▸ **Directions**:
Your reply should consist solely of the lines from the one containing "Y253750D02*" through the end of the data, restated word for word.

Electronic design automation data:
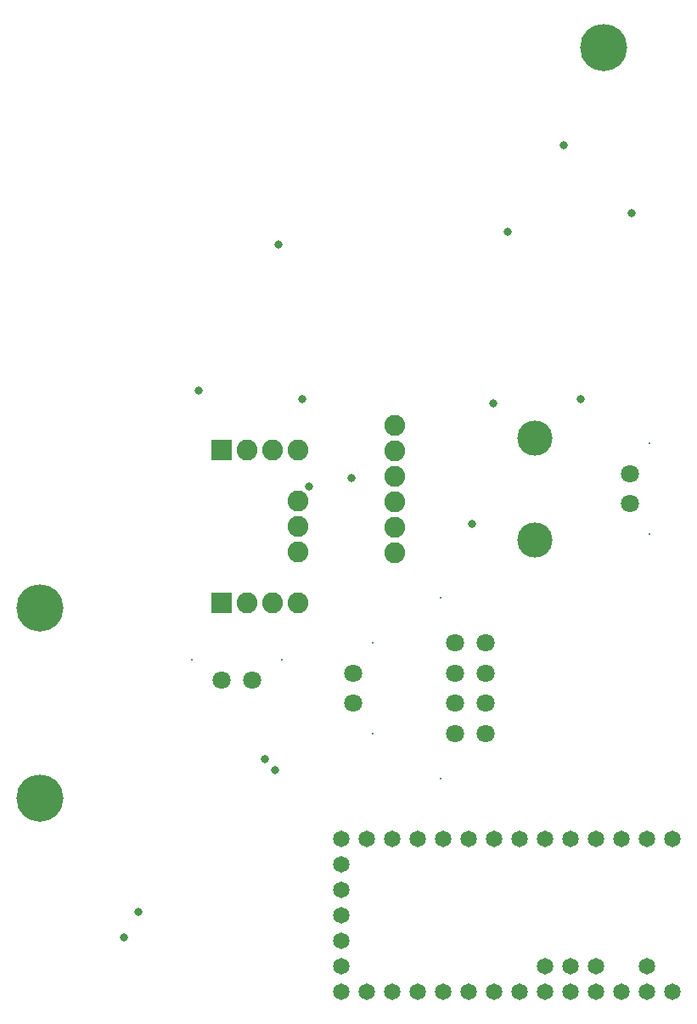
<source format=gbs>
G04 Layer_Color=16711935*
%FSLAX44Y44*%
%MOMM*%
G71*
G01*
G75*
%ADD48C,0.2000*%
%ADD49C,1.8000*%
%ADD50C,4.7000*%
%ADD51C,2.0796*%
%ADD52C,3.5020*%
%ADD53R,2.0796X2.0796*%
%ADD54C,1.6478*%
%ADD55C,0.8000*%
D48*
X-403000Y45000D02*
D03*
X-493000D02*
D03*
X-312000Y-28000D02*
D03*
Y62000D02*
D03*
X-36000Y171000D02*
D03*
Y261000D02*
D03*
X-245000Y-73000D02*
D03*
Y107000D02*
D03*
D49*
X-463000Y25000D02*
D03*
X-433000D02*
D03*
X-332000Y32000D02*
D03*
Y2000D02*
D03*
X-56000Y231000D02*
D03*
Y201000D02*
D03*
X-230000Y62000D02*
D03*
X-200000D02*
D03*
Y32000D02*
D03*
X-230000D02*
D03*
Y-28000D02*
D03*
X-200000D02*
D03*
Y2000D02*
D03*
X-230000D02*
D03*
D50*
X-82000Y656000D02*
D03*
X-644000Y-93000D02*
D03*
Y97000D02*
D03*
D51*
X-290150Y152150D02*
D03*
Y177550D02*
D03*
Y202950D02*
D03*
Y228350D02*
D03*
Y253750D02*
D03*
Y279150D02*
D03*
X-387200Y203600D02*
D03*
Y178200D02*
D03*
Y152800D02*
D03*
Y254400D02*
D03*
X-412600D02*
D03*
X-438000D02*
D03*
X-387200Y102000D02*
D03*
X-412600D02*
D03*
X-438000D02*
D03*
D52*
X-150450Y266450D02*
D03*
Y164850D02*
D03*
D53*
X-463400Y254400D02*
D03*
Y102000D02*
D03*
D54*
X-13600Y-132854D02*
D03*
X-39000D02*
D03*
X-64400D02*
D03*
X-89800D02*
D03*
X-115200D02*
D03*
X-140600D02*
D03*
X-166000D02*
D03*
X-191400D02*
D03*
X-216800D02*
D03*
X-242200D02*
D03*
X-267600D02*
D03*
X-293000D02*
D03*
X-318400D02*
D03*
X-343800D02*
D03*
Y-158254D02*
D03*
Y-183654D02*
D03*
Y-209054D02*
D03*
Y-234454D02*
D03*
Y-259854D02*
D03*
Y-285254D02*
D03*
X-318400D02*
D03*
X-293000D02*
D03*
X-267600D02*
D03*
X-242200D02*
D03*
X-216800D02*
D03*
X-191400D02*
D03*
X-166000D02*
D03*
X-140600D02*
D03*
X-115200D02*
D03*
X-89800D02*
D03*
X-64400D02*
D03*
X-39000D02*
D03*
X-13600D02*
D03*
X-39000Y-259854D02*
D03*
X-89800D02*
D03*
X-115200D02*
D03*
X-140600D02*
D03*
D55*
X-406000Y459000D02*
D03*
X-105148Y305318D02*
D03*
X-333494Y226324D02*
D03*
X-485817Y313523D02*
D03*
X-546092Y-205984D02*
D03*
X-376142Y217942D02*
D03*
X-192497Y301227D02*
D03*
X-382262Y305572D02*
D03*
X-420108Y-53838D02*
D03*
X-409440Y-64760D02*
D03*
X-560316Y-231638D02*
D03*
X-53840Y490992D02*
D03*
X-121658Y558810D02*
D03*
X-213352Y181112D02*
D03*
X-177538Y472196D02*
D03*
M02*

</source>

▸ **Output for this task**:
Y253750D02*
D03*
Y279150D02*
D03*
X-387200Y203600D02*
D03*
Y178200D02*
D03*
Y152800D02*
D03*
Y254400D02*
D03*
X-412600D02*
D03*
X-438000D02*
D03*
X-387200Y102000D02*
D03*
X-412600D02*
D03*
X-438000D02*
D03*
D52*
X-150450Y266450D02*
D03*
Y164850D02*
D03*
D53*
X-463400Y254400D02*
D03*
Y102000D02*
D03*
D54*
X-13600Y-132854D02*
D03*
X-39000D02*
D03*
X-64400D02*
D03*
X-89800D02*
D03*
X-115200D02*
D03*
X-140600D02*
D03*
X-166000D02*
D03*
X-191400D02*
D03*
X-216800D02*
D03*
X-242200D02*
D03*
X-267600D02*
D03*
X-293000D02*
D03*
X-318400D02*
D03*
X-343800D02*
D03*
Y-158254D02*
D03*
Y-183654D02*
D03*
Y-209054D02*
D03*
Y-234454D02*
D03*
Y-259854D02*
D03*
Y-285254D02*
D03*
X-318400D02*
D03*
X-293000D02*
D03*
X-267600D02*
D03*
X-242200D02*
D03*
X-216800D02*
D03*
X-191400D02*
D03*
X-166000D02*
D03*
X-140600D02*
D03*
X-115200D02*
D03*
X-89800D02*
D03*
X-64400D02*
D03*
X-39000D02*
D03*
X-13600D02*
D03*
X-39000Y-259854D02*
D03*
X-89800D02*
D03*
X-115200D02*
D03*
X-140600D02*
D03*
D55*
X-406000Y459000D02*
D03*
X-105148Y305318D02*
D03*
X-333494Y226324D02*
D03*
X-485817Y313523D02*
D03*
X-546092Y-205984D02*
D03*
X-376142Y217942D02*
D03*
X-192497Y301227D02*
D03*
X-382262Y305572D02*
D03*
X-420108Y-53838D02*
D03*
X-409440Y-64760D02*
D03*
X-560316Y-231638D02*
D03*
X-53840Y490992D02*
D03*
X-121658Y558810D02*
D03*
X-213352Y181112D02*
D03*
X-177538Y472196D02*
D03*
M02*

</source>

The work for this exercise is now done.